If there is a kind of "Realism" that can be ascribed to the version of Goethe offered by Gadamer, it is perhaps more "epistemological" than it is "social" in character. In short, Gadamer's contention is that Goethe "belonged to those who believe more in nature than in freedom" (13). The purported autonomy of reason, and of Kant's "Transcendental Unity of Apperception," was always seen by Goethe to exist within a broader natural context encompassed by the untranslatable term Weltfrömmigkeit, which can only be approximated in English through a series of phrases: world-piety, respect for the world, a sense of duty towards the world. Through the concept of Weltfrömmigkeit, which makes its most notable appearance in Wilhelm Meisters Wanderjahre,[24] Goethe seeks to place the individual desires, longings and fantasies of the high-Romantic, Werther-style subject within a wider order that is suggestive of Spinoza's Pantheism – an order which is at once social, natural and ultimately cosmic.

The conditionedness of human reason flows inexorably from the subject's position within this wider natural order. Since human subjects are conditioned by nature, then human reason can never exist in a situation of pure autonomy with respect to nature. "Truth" is thus not something accessible though the exclusive deployment of reason; rather, it arises from the individual's day-to-day encounters with external objects and with other subjects, thereby being intimately linked with both lived, sensuous experience and with error.

The affinity which Gadamer sees as existing between Goethe and the Platonic Socrates can be further drawn out when we recall Socrates's famous statement, made at 23a of the Apology, that his wisdom consists in his acknowledgement that he knows nothing. The point of Socrates's statement is to demonstrate the inherent negativity and incompleteness of human knowledge in comparison with the knowledge of God, and it is this realisation which leads Socrates to set out upon his philosophical mission of exposing false claims to wisdom through the deployment of elenchus or critique. In a similar way, Goethe's mode of engagement with the philosophical Idealism of Kant and Fichte sets limits for human knowledge, human reason and the autonomy of the subject. By seeing the human subject as being both situated in and conditioned by an often unaccountable natural order, Goethe points to the darker side of the Western enlightenment, to what might be called the "unconscious" of reason and progress.
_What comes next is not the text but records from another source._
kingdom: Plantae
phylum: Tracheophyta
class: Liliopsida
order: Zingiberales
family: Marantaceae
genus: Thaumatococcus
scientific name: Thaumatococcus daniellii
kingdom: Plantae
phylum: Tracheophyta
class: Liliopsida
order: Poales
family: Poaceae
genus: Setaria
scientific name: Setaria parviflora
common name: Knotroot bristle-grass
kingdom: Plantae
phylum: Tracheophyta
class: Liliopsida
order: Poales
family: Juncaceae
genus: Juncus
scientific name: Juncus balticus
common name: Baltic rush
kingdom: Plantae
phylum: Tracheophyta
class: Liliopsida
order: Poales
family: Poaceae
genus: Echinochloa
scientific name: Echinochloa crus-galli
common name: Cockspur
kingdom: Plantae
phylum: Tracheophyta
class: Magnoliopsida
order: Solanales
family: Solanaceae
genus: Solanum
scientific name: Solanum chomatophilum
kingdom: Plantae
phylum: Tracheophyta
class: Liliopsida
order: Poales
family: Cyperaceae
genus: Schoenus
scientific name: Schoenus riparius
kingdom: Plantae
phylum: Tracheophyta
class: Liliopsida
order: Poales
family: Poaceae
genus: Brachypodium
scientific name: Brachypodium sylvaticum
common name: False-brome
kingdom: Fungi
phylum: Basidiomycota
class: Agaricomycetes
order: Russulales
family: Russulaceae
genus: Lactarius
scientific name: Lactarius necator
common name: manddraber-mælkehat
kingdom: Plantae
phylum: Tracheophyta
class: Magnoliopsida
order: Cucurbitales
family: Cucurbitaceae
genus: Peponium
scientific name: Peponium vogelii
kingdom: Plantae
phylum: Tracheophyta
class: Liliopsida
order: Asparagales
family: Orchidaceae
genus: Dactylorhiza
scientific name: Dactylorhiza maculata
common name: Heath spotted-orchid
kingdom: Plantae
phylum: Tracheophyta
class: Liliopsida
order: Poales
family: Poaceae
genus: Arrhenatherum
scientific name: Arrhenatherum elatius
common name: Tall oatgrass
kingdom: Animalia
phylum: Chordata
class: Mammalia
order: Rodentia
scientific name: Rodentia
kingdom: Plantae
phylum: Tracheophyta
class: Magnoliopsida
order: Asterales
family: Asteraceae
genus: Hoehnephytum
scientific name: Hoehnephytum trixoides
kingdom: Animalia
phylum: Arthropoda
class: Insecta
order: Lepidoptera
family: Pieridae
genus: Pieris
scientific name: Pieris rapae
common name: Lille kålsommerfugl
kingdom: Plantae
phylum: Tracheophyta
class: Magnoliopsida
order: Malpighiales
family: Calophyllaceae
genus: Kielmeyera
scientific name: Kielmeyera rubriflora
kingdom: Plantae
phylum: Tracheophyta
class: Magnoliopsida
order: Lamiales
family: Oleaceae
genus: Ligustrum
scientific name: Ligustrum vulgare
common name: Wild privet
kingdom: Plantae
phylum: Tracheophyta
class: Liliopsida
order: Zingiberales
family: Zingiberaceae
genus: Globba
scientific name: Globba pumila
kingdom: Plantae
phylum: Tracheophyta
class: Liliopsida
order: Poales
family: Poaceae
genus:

The systematic development of this essentially Romantic philosophical position – that is to say, the argument that the human subject and reason are ultimately grounded in nature, and not in a purely rational transcendental subject – exists in the early Naturphilosophie of Schelling and continues through the work of Schopenhauer into Freud. But the poetic, unsystematic counterpart to this philosophy lies in many of Goethe's works from the so-called Classical period of 1795-1805 and beyond: especially The Elective Affinities, the sonnet "Mächtiges Überraschen" ("Powerful Astonishment") and Faust Part Two. Thus, to see such works as purely Classical achievements which exist in an unambiguous opposition to the discourses of European Romanticism is fundamentally to misread the progressive role played by Goethe in the history of modern literature.